Game of Thrones season 7
Tyrion Lannister and Daenerys Targaryen waiting to welcome a guest Macall B. Polay/HBO

HBO's epic fantasy period drams Game of Thrones has attracted fan frenzy like no other show in recent times. As the makers prepare for the release of its seventh season, leaks surrounding its plot have started to surface, but HBO and the show runners are not taking any chances this time.

Not only has the number of people receiving scripts for the season been drastically cut down, stars of the show have also been asked to adopt two-factor authentication for their mails so hackers cannot get in their inboxes and steal the scripts. Scripts this time are being sent digitally only and no on-set notes are allowed to be taken off the sets.

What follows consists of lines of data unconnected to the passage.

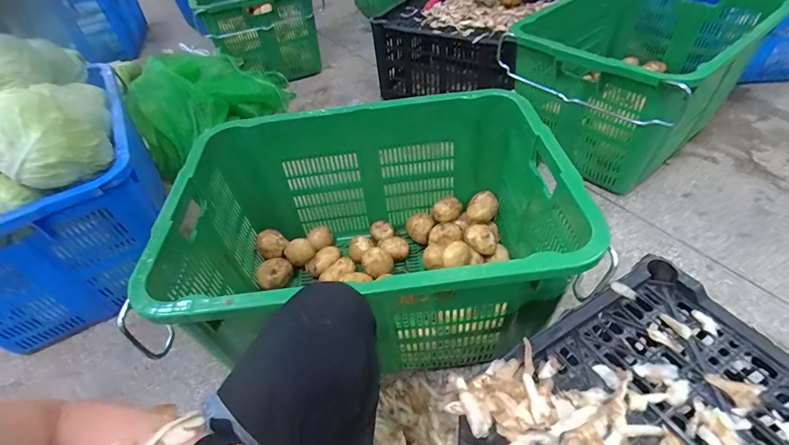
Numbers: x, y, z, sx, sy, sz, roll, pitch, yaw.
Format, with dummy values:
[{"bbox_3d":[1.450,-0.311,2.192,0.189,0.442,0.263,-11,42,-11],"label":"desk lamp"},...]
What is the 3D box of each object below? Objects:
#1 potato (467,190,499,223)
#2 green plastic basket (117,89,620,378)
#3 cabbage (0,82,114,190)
[{"bbox_3d":[0.210,-0.034,0.957,0.068,0.047,0.082,15,67,37],"label":"potato"},{"bbox_3d":[-0.040,0.036,0.796,0.667,0.366,0.490,-6,46,1],"label":"green plastic basket"},{"bbox_3d":[-0.624,-0.156,0.727,0.180,0.126,0.158,-14,46,-6],"label":"cabbage"}]

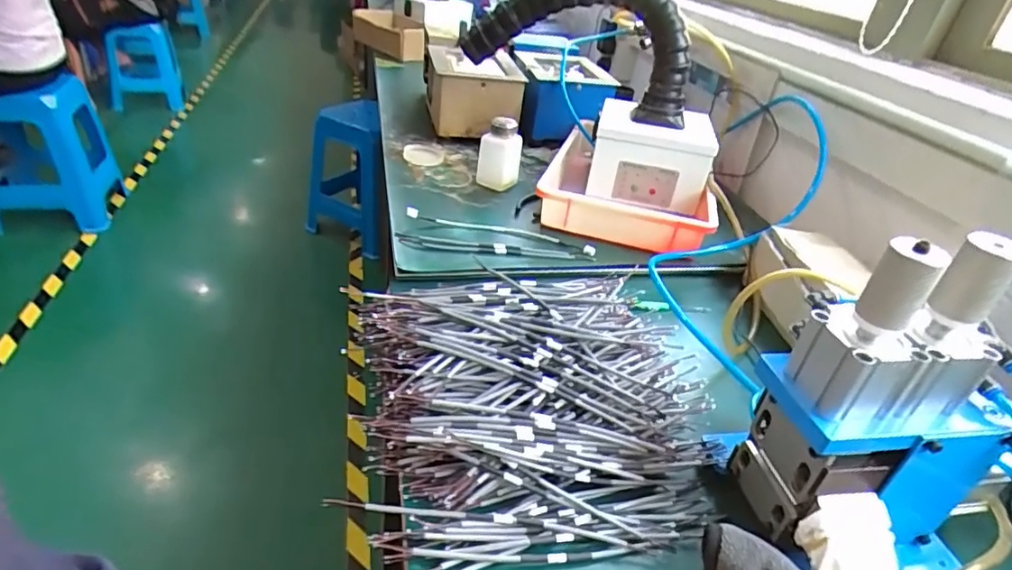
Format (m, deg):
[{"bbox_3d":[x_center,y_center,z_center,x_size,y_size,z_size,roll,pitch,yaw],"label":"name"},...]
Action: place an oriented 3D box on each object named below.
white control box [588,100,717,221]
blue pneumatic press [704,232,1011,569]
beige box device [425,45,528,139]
[{"bbox_3d":[0.231,-0.204,0.913,0.174,0.137,0.150,12,33,7],"label":"white control box"},{"bbox_3d":[0.274,0.080,0.400,0.166,0.242,0.107,6,33,-3],"label":"blue pneumatic press"},{"bbox_3d":[-0.071,-0.398,1.136,0.181,0.123,0.271,1,34,-10],"label":"beige box device"}]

"They won't send it to us unless our emails have a two-step verification," British actor Nathalie Emmanuel, who plays Missandei on the show, told the Express. "You might be given rehearsal notes on set, but you have to sign for and return them before you leave. If you don't, people will chase you until you give them back!" she added.

For the first time, an entire season will be based on an original script different from what George R R Martin's books have so far depicted. This has set HBO and the show producers into taking extra precautions to protect the plot secrecy.

Many sub-Reddits have claimed they have exact details of the plot just like last year where most of the leaks were found to match the actual show's plot. A few episodes had even leaked online on torrent sites hours before their actual telecast on HBO.

The unavoidable obsessive fan interest has also led HBO to refrain from making the show available to the press before release. In an interview recently, Nikolaj Coster-Waudau, who plays Jaime Lannister on the show, said almost every major plot point of season 7 has been spoiled online somewhere or the other.

"It's all out there by the way... if you can find it... but there's 10,000 other spoilers out there, they're not real. It just gets lost in the shuffle," he said.